**What you need to do**
Pull out each line from the entries below that contains the string "начать". Matching is case-sensitive.

(Extracted page text data)
►
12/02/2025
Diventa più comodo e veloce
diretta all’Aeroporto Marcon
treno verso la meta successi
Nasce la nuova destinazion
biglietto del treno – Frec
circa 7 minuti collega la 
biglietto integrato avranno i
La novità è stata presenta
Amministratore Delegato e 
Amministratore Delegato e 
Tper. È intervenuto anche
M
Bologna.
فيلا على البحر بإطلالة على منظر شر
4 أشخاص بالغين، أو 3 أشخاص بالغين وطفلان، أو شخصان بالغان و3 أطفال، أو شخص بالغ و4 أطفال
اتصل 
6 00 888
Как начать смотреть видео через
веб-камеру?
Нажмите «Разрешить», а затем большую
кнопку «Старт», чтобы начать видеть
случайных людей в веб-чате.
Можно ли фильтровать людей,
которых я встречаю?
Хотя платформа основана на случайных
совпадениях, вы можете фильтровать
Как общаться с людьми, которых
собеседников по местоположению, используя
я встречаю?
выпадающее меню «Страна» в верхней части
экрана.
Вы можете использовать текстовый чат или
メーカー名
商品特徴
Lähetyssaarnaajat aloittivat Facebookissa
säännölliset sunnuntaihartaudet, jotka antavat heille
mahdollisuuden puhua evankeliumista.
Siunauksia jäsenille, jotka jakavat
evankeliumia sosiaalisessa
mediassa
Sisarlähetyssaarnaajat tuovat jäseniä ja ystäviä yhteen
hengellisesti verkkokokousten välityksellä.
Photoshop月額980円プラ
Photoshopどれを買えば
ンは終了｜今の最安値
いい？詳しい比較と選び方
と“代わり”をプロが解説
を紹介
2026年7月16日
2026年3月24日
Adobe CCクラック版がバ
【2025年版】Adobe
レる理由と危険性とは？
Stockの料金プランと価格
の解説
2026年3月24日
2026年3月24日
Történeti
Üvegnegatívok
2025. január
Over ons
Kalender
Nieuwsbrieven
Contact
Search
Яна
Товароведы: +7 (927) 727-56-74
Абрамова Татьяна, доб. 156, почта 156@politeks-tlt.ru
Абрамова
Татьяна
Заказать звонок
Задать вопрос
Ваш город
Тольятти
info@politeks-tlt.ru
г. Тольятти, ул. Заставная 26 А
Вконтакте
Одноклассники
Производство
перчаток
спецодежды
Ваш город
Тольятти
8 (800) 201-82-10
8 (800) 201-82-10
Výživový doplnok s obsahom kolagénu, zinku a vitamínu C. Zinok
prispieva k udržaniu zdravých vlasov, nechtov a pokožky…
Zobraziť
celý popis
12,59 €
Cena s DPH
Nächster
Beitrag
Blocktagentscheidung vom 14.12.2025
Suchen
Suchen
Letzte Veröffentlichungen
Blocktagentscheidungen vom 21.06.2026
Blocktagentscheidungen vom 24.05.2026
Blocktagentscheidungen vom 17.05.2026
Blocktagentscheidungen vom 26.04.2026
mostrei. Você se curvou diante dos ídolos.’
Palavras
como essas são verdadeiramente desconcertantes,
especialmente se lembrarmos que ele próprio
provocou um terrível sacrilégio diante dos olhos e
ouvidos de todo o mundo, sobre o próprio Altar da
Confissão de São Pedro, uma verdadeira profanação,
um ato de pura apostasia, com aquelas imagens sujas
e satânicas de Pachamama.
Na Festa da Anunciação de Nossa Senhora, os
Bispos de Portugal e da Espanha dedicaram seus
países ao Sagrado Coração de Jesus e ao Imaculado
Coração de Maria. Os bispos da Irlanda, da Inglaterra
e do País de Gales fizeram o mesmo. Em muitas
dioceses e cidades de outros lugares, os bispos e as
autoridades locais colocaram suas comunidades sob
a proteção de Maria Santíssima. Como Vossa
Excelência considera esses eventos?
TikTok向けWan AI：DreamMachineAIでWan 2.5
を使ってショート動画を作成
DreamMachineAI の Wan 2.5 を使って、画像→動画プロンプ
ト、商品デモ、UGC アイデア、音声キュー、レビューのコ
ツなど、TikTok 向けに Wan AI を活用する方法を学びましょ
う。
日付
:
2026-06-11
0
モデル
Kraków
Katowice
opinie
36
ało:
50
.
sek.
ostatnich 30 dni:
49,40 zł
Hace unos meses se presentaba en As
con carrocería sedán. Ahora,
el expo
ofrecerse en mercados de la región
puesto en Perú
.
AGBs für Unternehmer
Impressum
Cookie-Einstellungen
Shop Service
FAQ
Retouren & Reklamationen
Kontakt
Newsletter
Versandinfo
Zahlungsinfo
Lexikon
◄
**Answer**
Как начать смотреть видео через
кнопку «Старт», чтобы начать видеть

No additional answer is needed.